Clearly, in a true climate change emergency, this disaster should not have been approved. But it was. Or if approved, then it should have been cancelled. But it wasn’t. Which I guess makes pretty clear the UCPR’s position regarding this “emergency”.
The Ontario government could stop this cement plant eco disaster if it chose to. It has the authority to stop it before it even starts. But it hasn’t. And when asked about that in the context of the current climate change emergency, the response has been a blank wall. Queries to the Ontario Ministry of the Environment and its Minister as well as directly to Premier Doug Ford’s office have been met with complete silence. No sense of any “emergency” there it seems.
The federal government too could shut it down. Citing both the national interest and the obvious danger posed to Canada and the rest of the world by causing yet more global warming, the federal government could stop this proposed monster polluter cold. But it hasn’t. Questions raised with Canada’s Ministry of the Environment and its brand-new Minister have received zero response. Pleas directly to the Prime Minister, Justin Trudeau, resulted only in a nice email from the Prime Minister’s office (and that probably only because there was an election going on at the time) stating the this planned cement plant was beyond their jurisdiction. Apparently, and notwithstanding any so called “emergency “, Champlain Township – only an hour south of the nation’s capital – is not part of Canada. Who knew?

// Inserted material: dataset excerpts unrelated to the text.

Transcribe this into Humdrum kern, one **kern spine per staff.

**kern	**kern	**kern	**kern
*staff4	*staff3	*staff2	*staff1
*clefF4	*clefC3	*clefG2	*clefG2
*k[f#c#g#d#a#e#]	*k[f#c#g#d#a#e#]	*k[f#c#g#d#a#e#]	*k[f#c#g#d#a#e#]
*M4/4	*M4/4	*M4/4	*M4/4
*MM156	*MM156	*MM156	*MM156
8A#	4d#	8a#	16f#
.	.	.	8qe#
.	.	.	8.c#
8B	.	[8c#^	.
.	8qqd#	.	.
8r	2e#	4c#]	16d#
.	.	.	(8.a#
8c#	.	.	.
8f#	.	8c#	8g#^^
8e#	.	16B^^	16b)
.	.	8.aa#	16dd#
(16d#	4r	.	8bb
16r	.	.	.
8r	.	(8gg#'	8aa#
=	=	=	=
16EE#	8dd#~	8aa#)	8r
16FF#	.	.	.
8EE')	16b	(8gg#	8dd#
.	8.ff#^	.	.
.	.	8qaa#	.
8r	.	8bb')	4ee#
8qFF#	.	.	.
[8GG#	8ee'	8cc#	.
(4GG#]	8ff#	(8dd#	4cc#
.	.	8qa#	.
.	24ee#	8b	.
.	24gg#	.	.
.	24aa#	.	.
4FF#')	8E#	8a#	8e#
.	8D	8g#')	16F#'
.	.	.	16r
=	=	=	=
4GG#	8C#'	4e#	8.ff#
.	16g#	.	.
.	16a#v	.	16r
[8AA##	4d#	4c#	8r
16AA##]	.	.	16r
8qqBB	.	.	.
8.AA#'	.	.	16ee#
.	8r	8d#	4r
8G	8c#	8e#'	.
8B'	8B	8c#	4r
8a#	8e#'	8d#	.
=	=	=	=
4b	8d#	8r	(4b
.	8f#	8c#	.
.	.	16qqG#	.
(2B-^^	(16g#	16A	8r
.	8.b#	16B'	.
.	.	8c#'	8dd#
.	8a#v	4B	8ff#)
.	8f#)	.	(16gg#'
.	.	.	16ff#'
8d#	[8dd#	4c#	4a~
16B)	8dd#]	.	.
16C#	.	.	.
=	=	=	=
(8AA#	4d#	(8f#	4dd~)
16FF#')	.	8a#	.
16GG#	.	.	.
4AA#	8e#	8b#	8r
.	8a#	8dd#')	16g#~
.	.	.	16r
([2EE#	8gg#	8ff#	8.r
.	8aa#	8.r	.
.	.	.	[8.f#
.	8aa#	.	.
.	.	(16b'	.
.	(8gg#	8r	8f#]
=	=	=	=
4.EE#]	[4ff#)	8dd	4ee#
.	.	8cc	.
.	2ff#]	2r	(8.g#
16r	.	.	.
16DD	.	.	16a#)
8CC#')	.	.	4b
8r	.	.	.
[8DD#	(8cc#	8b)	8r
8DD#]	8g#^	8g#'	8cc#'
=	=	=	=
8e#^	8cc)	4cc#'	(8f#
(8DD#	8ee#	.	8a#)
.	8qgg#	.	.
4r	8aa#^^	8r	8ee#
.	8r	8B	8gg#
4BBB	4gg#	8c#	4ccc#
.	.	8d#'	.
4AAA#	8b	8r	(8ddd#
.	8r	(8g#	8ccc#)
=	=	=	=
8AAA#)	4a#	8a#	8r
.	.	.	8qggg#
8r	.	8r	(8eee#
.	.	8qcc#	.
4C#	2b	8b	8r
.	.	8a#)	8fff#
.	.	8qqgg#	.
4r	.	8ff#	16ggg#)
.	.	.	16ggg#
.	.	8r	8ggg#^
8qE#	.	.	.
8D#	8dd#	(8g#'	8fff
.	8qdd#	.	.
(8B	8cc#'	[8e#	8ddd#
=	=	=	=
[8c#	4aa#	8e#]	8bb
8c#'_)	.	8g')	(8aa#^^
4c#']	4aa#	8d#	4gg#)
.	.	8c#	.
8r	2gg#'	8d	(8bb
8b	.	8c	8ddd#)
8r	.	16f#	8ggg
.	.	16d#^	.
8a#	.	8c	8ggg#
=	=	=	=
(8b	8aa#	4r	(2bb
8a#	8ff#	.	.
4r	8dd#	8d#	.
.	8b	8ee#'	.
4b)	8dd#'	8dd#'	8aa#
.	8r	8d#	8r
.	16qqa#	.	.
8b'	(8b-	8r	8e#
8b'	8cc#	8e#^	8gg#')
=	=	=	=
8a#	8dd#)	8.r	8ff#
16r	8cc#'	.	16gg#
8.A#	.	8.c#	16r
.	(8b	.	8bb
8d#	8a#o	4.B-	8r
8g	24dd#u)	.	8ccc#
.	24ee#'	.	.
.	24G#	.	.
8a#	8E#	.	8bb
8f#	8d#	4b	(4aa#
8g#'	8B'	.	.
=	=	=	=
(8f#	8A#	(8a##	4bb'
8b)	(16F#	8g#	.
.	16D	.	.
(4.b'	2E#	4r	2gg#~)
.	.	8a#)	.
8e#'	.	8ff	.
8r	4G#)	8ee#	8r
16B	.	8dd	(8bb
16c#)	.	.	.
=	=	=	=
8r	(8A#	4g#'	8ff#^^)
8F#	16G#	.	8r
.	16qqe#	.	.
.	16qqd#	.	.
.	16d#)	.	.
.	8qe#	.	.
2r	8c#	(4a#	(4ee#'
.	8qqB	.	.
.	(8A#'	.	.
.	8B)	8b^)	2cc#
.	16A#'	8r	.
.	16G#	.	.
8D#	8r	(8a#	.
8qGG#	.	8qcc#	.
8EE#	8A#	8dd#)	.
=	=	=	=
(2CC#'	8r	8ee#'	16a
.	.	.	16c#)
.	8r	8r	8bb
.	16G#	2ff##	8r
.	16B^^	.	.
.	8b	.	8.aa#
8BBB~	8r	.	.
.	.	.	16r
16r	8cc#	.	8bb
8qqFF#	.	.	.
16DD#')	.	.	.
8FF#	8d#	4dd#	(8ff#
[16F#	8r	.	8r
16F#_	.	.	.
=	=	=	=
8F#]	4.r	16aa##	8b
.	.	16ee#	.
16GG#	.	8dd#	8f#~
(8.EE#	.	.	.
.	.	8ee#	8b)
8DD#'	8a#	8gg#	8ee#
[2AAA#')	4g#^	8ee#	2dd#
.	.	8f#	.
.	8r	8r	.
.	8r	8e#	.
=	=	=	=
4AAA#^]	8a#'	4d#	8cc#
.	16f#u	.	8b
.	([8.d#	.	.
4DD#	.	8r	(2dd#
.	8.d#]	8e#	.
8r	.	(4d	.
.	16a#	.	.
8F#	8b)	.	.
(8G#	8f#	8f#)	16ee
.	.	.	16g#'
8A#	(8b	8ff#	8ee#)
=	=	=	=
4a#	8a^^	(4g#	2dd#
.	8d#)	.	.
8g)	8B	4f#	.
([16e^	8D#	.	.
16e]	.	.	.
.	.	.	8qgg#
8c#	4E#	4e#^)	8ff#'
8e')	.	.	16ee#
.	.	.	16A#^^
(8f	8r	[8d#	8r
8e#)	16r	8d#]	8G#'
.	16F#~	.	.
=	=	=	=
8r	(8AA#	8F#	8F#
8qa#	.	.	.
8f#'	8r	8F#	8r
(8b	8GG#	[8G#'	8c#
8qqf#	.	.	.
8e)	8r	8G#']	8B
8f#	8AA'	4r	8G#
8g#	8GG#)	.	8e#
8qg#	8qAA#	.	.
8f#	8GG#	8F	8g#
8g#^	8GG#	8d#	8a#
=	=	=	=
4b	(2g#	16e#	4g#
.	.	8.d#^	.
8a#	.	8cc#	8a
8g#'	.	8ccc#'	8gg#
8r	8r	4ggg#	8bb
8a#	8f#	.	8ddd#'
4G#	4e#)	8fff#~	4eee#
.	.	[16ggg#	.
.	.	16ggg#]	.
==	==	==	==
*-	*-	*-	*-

And finally, there is this curious group who make up what they call the UCPR Coalition for Climate Action. On the face of it, you would think that as this cement plant will, when built, be far and away the biggest single source polluter in the UCPR and perhaps Eastern Ontario, this new group would be leading the charge against it, furiously lobbying, and demanding that the responsible governments’ stop it before it’s too late. And here’s the curious part: they’re not. In fact, and judging from what I have read and heard of them, they don’t want to even talk about this cement plant disaster, let alone criticize it and still less to lead the charge to stop it. A curious position for an anti-climate change group to take. In what we are told is a time of climate change emergency, it seems this new UCPR Coalition for Climate Action is shying away from going after what will be the number one climate change contributor in the UCPR. What’s going on here?
And so, a climate change emergency? Really? I’m not so sure anymore. An emergency is, well, an emergency. Usually, in an emergency, something drastically bad has happened, or is happening, and something drastically good must be quickly done to correct it. Anybody see anything drastically good being done here? Me neither.